Computer Science Puzzle: Finding the Maximal Sum of a Vector
Posted on April 4, 2008
Filed Under Computer Puzzles, Computer Science |
While this is a physics-oriented blog, computer science has some great puzzles, too! If you’re a professional computer scientist they’ll probably be easy for you, or you’ll already know the answer, but for anyone who isn’t familiar with the ropes, they can be very challenging. It’s always good to learn something new, too.
This week’s puzzle is about finding the maximal sum of a vector. Suppose you are given a vector (x(1),x(2),x(3),….,x(N)) of numbers, which can be positive or negative (or zero). You’re interesting in finding the vector’s maximal sum, meaning: starting out from an index i and ending at an index j, you want the sum of x(i)+x(i+1)+….+x(j) to be maximal.
What is the fastest algorithm you can devise for this? Can you find an algorithm log-linear in N? Can you find anything faster?
This would be an easy puzzle if the x(i)s were all positive numbers: then you’d just sum all of them!
X = (5,9,1,20,4) –> maximal sum = 5+9+1+20+4.

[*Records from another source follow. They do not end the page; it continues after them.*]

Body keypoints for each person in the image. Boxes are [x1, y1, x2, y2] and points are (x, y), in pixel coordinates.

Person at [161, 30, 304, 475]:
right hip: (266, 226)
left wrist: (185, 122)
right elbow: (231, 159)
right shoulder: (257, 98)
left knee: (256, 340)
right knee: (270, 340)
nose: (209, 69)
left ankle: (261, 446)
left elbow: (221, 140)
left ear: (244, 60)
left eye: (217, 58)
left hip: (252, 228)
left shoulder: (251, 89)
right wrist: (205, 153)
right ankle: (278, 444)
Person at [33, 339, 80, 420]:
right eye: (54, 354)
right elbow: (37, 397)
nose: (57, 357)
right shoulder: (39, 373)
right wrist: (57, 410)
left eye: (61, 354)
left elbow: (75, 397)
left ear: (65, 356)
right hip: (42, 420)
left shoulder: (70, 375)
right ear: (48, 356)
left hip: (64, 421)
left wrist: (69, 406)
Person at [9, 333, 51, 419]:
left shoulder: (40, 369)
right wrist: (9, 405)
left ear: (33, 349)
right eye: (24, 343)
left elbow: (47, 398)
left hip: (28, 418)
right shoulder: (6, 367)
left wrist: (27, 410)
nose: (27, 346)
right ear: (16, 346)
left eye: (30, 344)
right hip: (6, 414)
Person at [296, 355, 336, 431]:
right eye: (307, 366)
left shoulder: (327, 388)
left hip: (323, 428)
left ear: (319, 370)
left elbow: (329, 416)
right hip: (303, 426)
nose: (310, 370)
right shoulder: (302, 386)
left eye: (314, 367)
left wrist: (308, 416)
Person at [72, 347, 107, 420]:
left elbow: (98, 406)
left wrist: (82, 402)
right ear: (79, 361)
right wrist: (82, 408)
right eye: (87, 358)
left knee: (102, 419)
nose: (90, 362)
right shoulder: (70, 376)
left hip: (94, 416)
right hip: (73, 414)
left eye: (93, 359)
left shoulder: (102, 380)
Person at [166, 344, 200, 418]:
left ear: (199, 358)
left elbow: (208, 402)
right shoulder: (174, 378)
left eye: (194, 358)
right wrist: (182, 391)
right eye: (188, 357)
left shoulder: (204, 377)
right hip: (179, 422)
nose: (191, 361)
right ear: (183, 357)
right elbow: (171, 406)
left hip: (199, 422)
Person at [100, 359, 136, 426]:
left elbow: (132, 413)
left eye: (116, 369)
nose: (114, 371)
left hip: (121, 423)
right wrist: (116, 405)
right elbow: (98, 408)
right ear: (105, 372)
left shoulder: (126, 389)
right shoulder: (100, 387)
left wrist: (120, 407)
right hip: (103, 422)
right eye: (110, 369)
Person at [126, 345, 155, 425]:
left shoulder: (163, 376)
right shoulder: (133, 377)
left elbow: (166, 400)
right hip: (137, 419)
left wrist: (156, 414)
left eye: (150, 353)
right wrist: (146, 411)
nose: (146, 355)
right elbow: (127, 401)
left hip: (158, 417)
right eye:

However, when you introduce negative numbers into the game, it complicates things significantly:
X = (5,9,1,-20,4) –> 5+ 9 + 1 + (-20) + 4 is obviously not maximal. 5+9+1 IS.
Good luck & enjoy! ![]()
Comments
One Response to “Computer Science Puzzle: Finding the Maximal Sum of a Vector”
Leave a Reply
Solution (ADDED 11/4/2008)
————————–
The naive approach would be to examine all possible subvectors of the given vector. There are (2 choose N)=N!/(2!*(N-2)!) ~ N^2 ways of doing that. Then you have to sum each vector, which costs ~ N/2 on the average, and keep track of the maximum, so the overall performance of the algorithm is O(N^3). Not very good.
There are many ways of improving the algorithm. The best solution is O(N), going inductively through the vetor step by step:
“Given that you’ve solved the problem for j, solve the problem for j+1.”
We’re going to do that by keeping tabs on TWO quantities:
1. The maximal sum so far, maxsofar.
2. The maximal sum that ends at j, maxending.
For example, for the vector (2 3 6 -17 8 2 -2) for which N=7, for the step j=6, maxsofar would the the sum of the first three numbers, 2+3+6=11. maxending would be the maximal subvector that ends at j=6, that is, at the value +2. That is obviously 2+8, since going back further would just diminish this sum.
For the j-th step, these two variables are updated as follows:
maxending = max(maxending + x[j+1], 0)
maxsofar = max(maxsofar, maxending)
The insight here is that, whenever we step forward from j to j+1, there are only two possibilities: either our maximal sum is what we’ve computed so far, or it must come from the new term added, which affects maxending.
(Obviously, for j=0, initially both maxending = 0 and maxsofar=0.)